Une révolution n’est pas une secousse qui se produirait à l’intérieur d’un État, de ses institutions et de son personnel politique. Elle vient d’en bas et du dehors. Elle survient quand passent au premier plan de la scène, avec la violence de leurs corps et la colère de leurs âmes, celles et ceux qui sont toujours, précisément, en bas et en dehors : les oubliés de toujours, les dirigés, ceux que les dirigeants ne considèrent que comme somme de votants, clientèle électorale, masse manipulable, de la chair à enquêtes.
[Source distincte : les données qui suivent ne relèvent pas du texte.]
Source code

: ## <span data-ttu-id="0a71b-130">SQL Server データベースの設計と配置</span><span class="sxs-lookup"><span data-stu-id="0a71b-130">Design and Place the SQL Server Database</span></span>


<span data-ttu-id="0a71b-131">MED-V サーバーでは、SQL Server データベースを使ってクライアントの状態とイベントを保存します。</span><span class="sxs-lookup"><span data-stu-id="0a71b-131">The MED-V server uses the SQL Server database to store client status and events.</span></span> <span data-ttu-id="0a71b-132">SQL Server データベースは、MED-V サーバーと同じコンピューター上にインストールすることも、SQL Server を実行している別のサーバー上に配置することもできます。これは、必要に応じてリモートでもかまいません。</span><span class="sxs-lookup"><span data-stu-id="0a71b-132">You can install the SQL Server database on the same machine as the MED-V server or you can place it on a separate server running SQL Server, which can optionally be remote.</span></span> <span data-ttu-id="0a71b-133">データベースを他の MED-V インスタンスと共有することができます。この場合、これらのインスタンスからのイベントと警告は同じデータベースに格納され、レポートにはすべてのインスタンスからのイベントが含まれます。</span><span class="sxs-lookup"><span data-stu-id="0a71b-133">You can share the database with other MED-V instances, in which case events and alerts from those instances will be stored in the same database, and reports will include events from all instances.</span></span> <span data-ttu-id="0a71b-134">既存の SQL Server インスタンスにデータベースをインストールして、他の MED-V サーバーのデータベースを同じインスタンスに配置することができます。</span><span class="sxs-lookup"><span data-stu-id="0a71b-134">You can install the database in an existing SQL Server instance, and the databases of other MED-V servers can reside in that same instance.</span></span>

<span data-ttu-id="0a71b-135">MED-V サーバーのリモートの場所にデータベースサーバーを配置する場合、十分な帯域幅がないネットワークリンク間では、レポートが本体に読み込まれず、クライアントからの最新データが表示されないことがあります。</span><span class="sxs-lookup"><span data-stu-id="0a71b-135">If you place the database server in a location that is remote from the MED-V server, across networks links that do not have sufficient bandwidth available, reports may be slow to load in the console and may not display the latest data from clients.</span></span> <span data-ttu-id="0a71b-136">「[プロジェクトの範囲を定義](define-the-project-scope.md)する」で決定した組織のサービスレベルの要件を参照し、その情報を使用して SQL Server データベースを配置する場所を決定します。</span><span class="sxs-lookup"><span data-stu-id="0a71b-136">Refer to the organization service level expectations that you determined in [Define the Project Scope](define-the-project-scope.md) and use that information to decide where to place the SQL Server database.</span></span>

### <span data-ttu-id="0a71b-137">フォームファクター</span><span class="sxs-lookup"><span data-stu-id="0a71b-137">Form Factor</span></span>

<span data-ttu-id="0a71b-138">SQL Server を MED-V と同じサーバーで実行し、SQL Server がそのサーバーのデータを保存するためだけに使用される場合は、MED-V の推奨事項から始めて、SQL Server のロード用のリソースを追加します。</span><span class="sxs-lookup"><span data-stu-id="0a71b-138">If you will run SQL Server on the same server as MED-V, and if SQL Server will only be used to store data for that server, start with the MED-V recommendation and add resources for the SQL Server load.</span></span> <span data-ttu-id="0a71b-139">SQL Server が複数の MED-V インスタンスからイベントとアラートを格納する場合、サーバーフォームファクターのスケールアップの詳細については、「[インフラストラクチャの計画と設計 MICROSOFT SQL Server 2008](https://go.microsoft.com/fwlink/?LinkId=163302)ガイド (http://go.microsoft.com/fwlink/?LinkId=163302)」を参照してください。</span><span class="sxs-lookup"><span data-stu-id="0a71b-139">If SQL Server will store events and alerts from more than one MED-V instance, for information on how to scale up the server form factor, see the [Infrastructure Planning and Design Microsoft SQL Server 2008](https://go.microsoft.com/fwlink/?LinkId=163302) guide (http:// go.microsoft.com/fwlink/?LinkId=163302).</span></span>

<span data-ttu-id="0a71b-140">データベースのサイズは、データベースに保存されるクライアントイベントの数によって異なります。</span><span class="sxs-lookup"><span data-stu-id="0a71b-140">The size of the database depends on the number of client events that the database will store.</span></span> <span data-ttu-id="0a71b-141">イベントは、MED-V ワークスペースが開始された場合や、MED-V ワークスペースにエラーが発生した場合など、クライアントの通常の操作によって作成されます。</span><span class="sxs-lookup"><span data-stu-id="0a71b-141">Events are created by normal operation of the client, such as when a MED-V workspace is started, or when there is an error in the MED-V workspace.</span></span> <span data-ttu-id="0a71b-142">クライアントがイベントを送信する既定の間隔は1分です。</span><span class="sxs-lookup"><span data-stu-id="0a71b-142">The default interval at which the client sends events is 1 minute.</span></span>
Elle survient quand celles et ceux-là font irruption, se donnent un but politique, s’organisent selon leurs propres décisions et connaissances et, avec lucidité, réflexion et violence, font pénétrer leur monde dans celui de ceux qui commandent et, comme ils viennent de le faire une fois encore en Bolivie, parviennent à leurs fins. Et ce qui viendra après, viendra après.


[1Les défis d’Evo Morales :

• La relation à la terre : la défense, la stabilisation et la légalisation des plantations de coca ; la réforme agraire complète, dans l’altiplano et dans les vallées et les plaines d’Occident.

• La relation des organisations avec le nouveau gouvernement : la prévisible expansion des multiples organisations du peuple : coordinations, assemblées de voisinage, syndicats, municipalités, églises, fédérations, écoles et universités, un monde en ébullition après la victoire électorale, avec les inévitables différends internes qui sont le prix légitime de la vie démocratique.

• La relation de la nation avec elle-même : les photos des festivités populaires disent vrai quand elles montrent les femmes au premier plan, espace qu’elles ont gagné de haute lutte et défendront de même ; le combat, organisé, matériel, et non simplement juridique, contre l’oppression raciale inhérente à l’actuel État bolivien ; l’Assemblée constituante et la nouvelle constitution ; la redistribution des ressources et des charges fiscales ; l’éducation pour tous et toutes, la santé, les droits sociaux effectifs.

• La relation avec le monde, face aux États-Unis, à ses instruments financiers et militaires de pression et à son allié fidèle et loyal serviteur, l’actuel gouvernement mexicain du président Vicente Fox ; près de Cuba et du Venezuela ; près des mouvements andins, indigènes et populaires de l’Équateur et du Pérou et du mouvement paysan du Brésil ; et à la recherche d’une prise de position des gouvernements du Brésil, de l’Argentine et de l’Uruguay qui devront, dans leur relation géopolitique et économique avec la Bolivie, aujourd’hui plus que jamais, se définir sur leurs relations réelles et leurs intentions à l’égard de leurs propres peuples, du Mercosur et du futur indépendant et démocratique de l’Amérique Latine.